Beyond digital payments, Onesmus criticised several other provisions in the Finance Bill, saying most proposals were designed primarily to raise revenue rather than cushion households or stimulate economic activity.

He pointed to proposals affecting electric vehicles, digital devices and business taxation as examples of measures that could increase costs for consumers and businesses.

Among the concerns raised were proposals to reclassify electric vehicles from zero-rated to VAT-exempt status, a move he said would ultimately increase prices because manufacturers would no longer recover input VAT costs.

Heafty charge on smartphones

He also warned that a proposed 25 per cent excise duty on mobile phones could make digital access more expensive for young Kenyans who increasingly rely on smartphones for work, education and entrepreneurship.

"A phone is more than just what it used to be traditionally. It's now an office where young people can do business, transactions, writing and research," he said.

The tax expert further expressed concern over provisions granting the Kenya Revenue Authority expanded access to taxpayer financial data, saying the measures could erode public trust and expose ordinary Kenyans to intrusive scrutiny.

He argued that many informal transactions, such as chama contributions or community fundraising, could be misinterpreted as taxable income if authorities gain unrestricted access to personal mobile money records.

Onesmus also questioned the government's broader fiscal strategy, warning that Kenya risks "taxing itself to prosperity," borrowing a phrase from former British Prime Minister Winston Churchill.

"The same businesses and the same people are being taxed year after year. There's never enough," he said.

Treasury is seeking to raise an additional Sh120 billion through the Finance Bill 2026 as part of a broader target to increase tax revenue collection from Sh2.7 trillion to Sh2.9 trillion in the next financial year.

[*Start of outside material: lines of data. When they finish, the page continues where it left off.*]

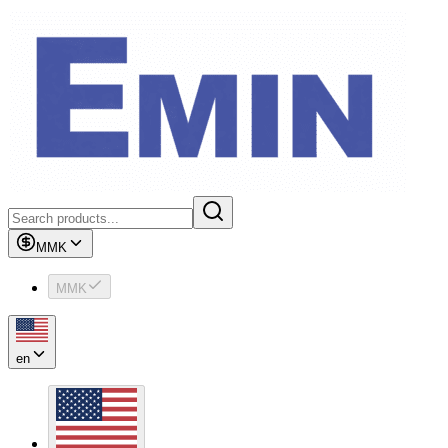
MMK
MMK
en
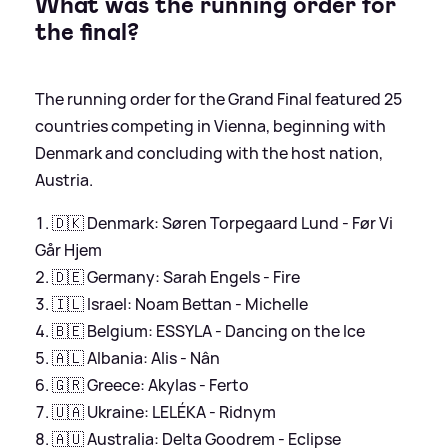
What was the running order for
the final?
The running order for the Grand Final featured 25
countries competing in Vienna, beginning with
Denmark and concluding with the host nation,
Austria.
🇩🇰 Denmark: Søren Torpegaard Lund - Før Vi
Går Hjem
🇩🇪 Germany: Sarah Engels - Fire
🇮🇱 Israel: Noam Bettan - Michelle
🇧🇪 Belgium: ESSYLA - Dancing on the Ice
🇦🇱 Albania: Alis - Nân
🇬🇷 Greece: Akylas - Ferto
🇺🇦 Ukraine: LELÉKA - Ridnym
🇦🇺 Australia: Delta Goodrem - Eclipse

However, Onesmus said the targets appeared unrealistic given current economic pressures, rising living costs and slowing consumer spending.

"I don't see anything unique in this bill," he said. "All I'm seeing are revenue-raising measures instead of economic stabilisation triggers and economic growth stimulators."

He instead urged the government to focus on tax incentives capable of attracting investment, expanding manufacturing and creating jobs.

"For me, I would give more tax incentives because it is incentives that actually attract investors into our country," he said.

The Finance Bill 2026 is currently undergoing public participation before being debated in Parliament.